В тот вечер, когда за разговорами я уже позабыл про Бусин звонок брату, Ирина Николаевна, отправив в рот ложечку сахарного песку — у нее была такая особенность: после всего съедать еще ложечку сахарного песку, — сказала вдруг: «Что ты его всем сватаешь? Он тебе хоть раз позвонил?» А мне сказала: «С мертвыми, говорите, общается?» Я промолчал: скажи я что-нибудь, это был бы «перебор».

У нашего общего с ней учителя Кузнецова был друг детства, который вымахал в лысого массивного дядьку, на большом лице очки в массивной черной оправе — и вообще домахался до того, что сделался директором Большого театра и Дворца съездов.

— Чуваки, — он не выговаривал «эль». Я имею в виду композитора Чулаки.
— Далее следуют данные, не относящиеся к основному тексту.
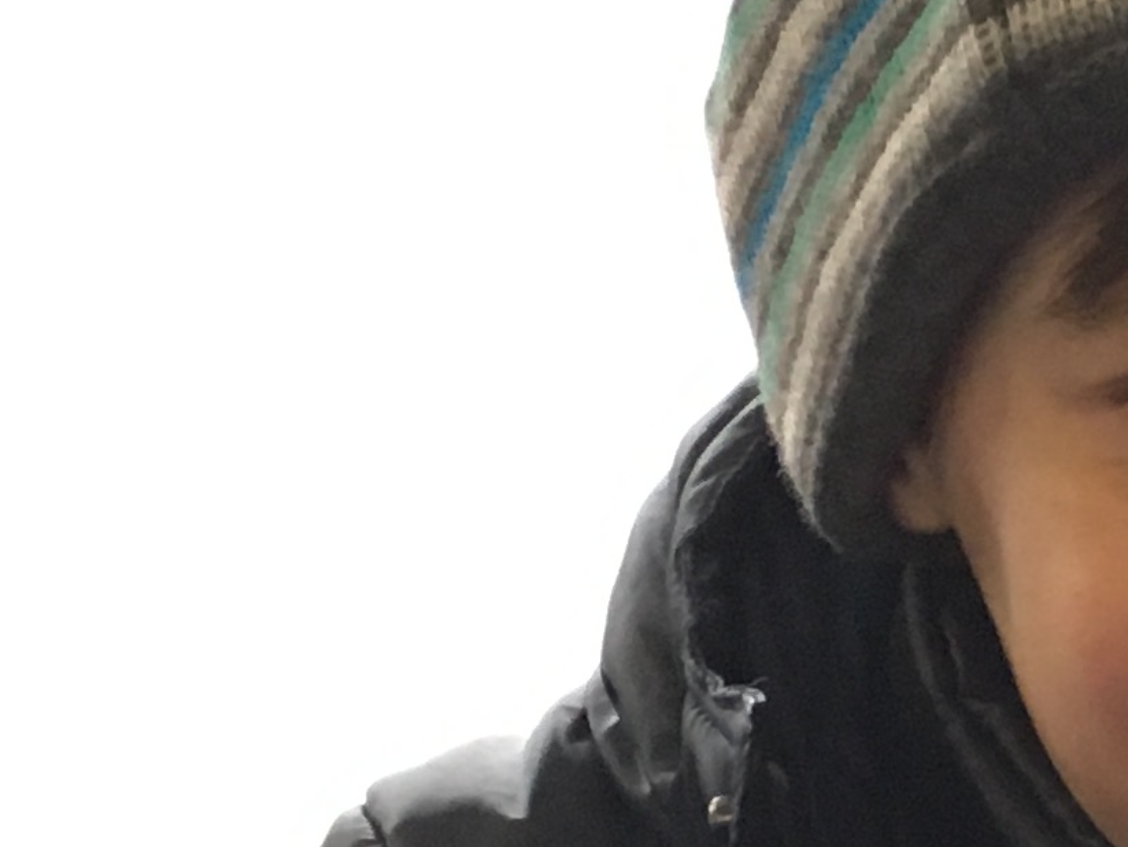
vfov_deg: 10.2
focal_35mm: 142
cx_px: 2004
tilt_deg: -23.5
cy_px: 1147
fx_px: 4629
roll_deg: +2.7
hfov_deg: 12.7
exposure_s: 1/33
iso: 200
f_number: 2.2
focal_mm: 4.15
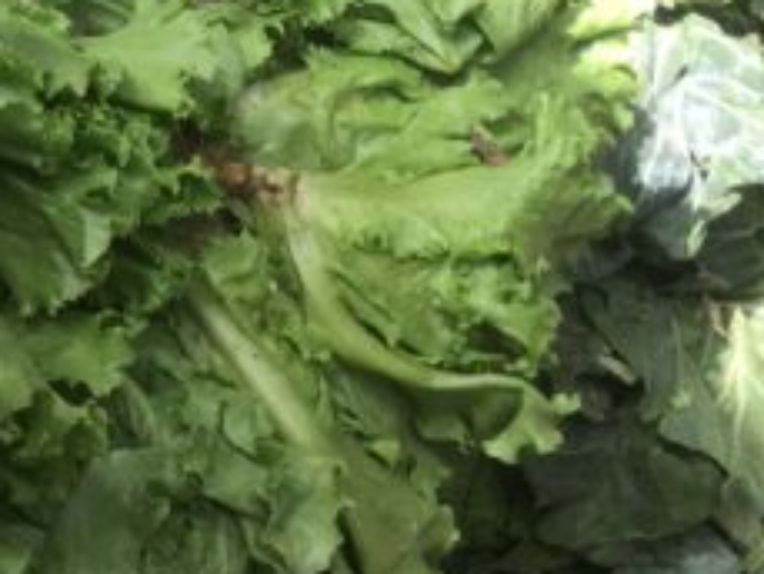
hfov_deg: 20.0
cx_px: -290
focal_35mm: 88
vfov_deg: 16.2
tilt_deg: -52.2
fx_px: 1943
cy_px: -83
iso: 40
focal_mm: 4.15
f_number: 2.2
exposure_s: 1/100
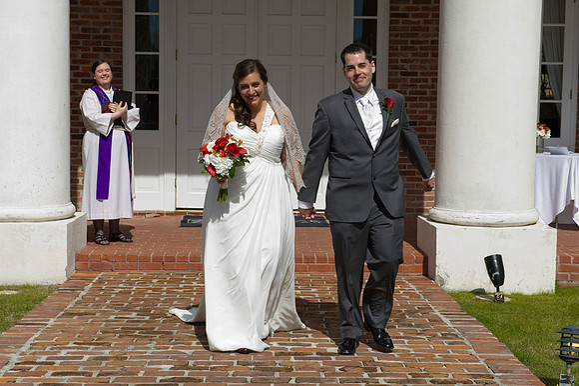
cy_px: 193
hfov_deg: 28.9
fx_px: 1125
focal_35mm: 70
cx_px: 290
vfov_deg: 19.4
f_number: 11
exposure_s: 1/250
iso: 100
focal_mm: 70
Иногда по старой дружбе Чулаки захаживал к Кузнецову на какое-нибудь семейное торжество, на которое бывал зван и я. Как-то раз вельможный сей товарищ, привыкший, что, когда он открывает рот, кругом все смолкает, сказал — с чувством, с толком, с расстановкой:

«Таинственные явления человеческой психики могут быть использованы в военной области. Известно, что американцы сотрудничают с ведьмами вуду. Мы не можем позволить себе отставания. В зарубежную прессу просочилась информация, что в ходе спиритического сеанса одна знаменитая скрипачка вызвала дух Шумана. Шуман сказал, что у него есть неизвестный концерт для скрипки. Позднее эта информация нашла свое подтверждение, дух Шумана разучивал с ней свой концерт. Неудивительно, что деятельностью Михаила Гольдштейна заинтересовались органы».

Я еще только начинал тогда писать — возводить свой дом с примечаниями, изнутри весь в зеркалах, как жилище Нарцисса. В своей первой большой вещи — «Мертвецы в отпуске» — я вывел Чулаки под именем Вурдалаки.